The suit was filed in Orange County Superior Court and represents 11 shelter residents. According to the suit, the residents were allegedly subjected to “sexual abuse, rampant rodent and bedbug infestations, broken toilets and showers and extreme temperatures at the shelters.” In addition to naming Orange County as a defendant, it also names the city of Anaheim, Illumination Foundation, Midnight Mission, and Mercy House Living Centers & Protection America.
The suit notes that Illumination Foundation is the operator of La Mesa, a shelter funded by the city of Anaheim. The suit further states that “Mercy House operates Bridges at Kraemer Place in Anaheim and Midnight Mission operates the Courtyard, which has more than 400 beds in a former transit center near the Civic Center in Santa Ana.”

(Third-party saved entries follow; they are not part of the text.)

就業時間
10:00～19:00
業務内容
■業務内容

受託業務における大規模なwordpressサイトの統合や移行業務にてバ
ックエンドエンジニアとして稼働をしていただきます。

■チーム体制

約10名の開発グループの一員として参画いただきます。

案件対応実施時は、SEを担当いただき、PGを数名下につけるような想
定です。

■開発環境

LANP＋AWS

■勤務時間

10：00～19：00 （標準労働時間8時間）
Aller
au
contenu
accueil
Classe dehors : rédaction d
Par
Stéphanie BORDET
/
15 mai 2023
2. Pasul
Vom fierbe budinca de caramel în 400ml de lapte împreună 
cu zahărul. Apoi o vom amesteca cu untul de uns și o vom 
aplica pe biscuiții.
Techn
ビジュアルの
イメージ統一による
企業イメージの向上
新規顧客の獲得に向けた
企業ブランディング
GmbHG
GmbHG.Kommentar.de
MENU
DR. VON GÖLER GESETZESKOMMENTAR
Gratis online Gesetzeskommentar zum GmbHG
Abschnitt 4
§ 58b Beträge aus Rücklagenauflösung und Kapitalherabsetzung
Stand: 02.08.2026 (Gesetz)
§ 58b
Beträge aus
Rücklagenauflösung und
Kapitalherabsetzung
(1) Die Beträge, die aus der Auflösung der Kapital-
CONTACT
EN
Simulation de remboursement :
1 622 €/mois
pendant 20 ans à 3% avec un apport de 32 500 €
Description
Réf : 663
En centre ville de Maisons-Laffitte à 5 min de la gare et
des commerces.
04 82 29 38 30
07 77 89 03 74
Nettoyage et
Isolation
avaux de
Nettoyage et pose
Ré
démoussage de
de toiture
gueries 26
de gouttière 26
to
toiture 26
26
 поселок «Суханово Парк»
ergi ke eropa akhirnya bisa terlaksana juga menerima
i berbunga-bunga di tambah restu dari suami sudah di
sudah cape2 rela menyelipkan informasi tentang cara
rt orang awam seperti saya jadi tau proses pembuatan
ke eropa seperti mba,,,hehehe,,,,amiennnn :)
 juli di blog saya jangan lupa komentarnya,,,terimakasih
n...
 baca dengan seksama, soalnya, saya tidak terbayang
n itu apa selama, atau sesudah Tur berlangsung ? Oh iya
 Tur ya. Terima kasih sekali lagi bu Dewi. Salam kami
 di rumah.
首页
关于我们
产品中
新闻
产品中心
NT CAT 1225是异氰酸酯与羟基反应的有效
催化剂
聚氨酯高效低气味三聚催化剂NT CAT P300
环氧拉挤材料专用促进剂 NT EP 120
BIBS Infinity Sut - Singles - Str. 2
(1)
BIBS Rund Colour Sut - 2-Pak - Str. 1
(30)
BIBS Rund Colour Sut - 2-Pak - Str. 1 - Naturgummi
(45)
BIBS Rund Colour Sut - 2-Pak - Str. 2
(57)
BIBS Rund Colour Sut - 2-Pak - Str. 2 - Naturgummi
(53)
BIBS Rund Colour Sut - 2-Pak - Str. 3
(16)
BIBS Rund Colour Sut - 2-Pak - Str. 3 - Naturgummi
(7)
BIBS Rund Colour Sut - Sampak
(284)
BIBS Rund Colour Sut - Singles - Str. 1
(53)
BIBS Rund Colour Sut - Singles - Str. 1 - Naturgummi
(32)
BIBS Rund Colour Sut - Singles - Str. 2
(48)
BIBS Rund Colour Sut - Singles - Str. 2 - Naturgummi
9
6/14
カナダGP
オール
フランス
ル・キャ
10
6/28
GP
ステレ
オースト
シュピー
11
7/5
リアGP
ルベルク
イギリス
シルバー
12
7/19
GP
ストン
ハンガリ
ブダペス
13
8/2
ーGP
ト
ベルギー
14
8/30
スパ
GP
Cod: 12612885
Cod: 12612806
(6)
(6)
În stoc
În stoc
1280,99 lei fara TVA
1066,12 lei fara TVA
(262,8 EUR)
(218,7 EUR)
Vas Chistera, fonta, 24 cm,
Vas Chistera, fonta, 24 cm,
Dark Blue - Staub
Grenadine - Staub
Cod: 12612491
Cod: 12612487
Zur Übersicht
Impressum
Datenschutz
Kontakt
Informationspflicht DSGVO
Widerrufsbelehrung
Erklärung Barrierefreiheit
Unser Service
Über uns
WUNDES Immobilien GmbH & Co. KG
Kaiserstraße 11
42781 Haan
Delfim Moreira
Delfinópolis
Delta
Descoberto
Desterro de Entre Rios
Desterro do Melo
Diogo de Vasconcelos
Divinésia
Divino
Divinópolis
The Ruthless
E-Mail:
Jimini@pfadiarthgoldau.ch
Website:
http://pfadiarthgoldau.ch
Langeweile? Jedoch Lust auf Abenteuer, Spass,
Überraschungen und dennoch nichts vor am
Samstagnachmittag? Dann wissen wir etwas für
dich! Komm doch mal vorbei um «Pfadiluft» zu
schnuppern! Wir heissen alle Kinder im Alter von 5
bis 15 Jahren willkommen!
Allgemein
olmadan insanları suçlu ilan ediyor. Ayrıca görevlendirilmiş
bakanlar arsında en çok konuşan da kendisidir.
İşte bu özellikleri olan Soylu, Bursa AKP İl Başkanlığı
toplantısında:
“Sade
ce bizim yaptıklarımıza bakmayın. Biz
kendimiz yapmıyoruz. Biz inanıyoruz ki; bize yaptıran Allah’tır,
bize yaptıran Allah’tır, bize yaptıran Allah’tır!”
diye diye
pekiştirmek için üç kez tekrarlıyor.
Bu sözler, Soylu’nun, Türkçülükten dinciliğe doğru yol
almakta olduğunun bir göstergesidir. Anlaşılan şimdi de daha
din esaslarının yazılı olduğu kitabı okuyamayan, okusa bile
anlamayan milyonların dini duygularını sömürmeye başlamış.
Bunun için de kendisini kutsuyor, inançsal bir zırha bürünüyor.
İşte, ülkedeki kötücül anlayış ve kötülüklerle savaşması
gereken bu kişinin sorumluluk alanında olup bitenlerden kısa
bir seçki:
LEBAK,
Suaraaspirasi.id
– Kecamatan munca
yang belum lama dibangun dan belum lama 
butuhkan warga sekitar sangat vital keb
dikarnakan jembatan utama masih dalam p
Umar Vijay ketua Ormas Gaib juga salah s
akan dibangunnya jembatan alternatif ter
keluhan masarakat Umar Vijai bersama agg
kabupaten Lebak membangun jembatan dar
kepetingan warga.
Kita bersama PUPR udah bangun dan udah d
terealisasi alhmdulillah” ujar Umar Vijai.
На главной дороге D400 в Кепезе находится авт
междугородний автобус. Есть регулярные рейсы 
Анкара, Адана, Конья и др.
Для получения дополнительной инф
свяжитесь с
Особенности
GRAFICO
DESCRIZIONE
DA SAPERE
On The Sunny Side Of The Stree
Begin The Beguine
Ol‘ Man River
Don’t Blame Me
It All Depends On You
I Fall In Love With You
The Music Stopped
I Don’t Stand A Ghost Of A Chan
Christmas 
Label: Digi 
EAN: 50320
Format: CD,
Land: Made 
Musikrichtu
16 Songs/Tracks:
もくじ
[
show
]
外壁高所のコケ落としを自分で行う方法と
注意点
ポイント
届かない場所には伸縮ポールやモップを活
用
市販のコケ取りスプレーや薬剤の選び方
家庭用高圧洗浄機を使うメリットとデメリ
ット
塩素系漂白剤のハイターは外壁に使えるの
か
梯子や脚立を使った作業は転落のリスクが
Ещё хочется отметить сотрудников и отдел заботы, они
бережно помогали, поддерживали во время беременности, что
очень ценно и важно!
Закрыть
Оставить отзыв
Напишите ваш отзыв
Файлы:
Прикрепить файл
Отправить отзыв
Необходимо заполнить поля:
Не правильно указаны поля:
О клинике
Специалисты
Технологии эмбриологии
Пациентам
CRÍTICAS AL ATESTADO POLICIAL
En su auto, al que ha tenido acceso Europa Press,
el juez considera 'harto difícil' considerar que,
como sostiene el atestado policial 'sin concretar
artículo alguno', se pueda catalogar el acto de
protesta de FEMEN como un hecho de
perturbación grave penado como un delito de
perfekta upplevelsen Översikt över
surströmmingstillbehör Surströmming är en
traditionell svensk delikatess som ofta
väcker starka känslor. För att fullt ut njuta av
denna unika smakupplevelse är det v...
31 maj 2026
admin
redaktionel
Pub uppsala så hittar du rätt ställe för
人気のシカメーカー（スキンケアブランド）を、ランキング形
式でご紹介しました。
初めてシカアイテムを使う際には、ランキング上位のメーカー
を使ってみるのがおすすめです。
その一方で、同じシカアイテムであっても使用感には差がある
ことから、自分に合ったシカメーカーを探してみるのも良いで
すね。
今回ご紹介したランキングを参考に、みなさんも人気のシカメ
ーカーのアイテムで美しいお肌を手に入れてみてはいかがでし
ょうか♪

According to a 2019 report published by the ACLU, there were problems “at Bridges and the Courtyard, as well as a women’s shelter called SAFEPlace.” The report, written by Eve Garrow, a policy advocate for the ACLU, stated:
“We haven’t seen a lot of progress since we released the report. The county has shown itself to be incapable at the moment of caring for this vulnerable population in a way that respects their rights and the dignity to which they are entitled.”
It’s important to note that SAFEPlace is excluded from the recent suit because it has made major improvements since the 2019 report. That’s not the case with the other shelters, and as a result, the ACLU, joined by law firm Kirkland & Ellis LLP, allege that “conditions at the shelters violate California’s Fair Employment and Housing Act and provisions of the state Constitution that protect freedom of movement and ward against retaliation and invasions of privacy.” Additionally, the organization accuses the defendants of 14 specific acts of unlawful conduct, including negligence, breach of warranty of habitability, the unlawful expenditure of public funds, retaliation, battery, sexual battery, invasion of privacy, sex-based discrimination and harassment, and violation of equal protection and due process.
Garrow said, “We’re looking for resources sufficient to meet the needs of this vulnerable population as well as increased oversight and accountability.”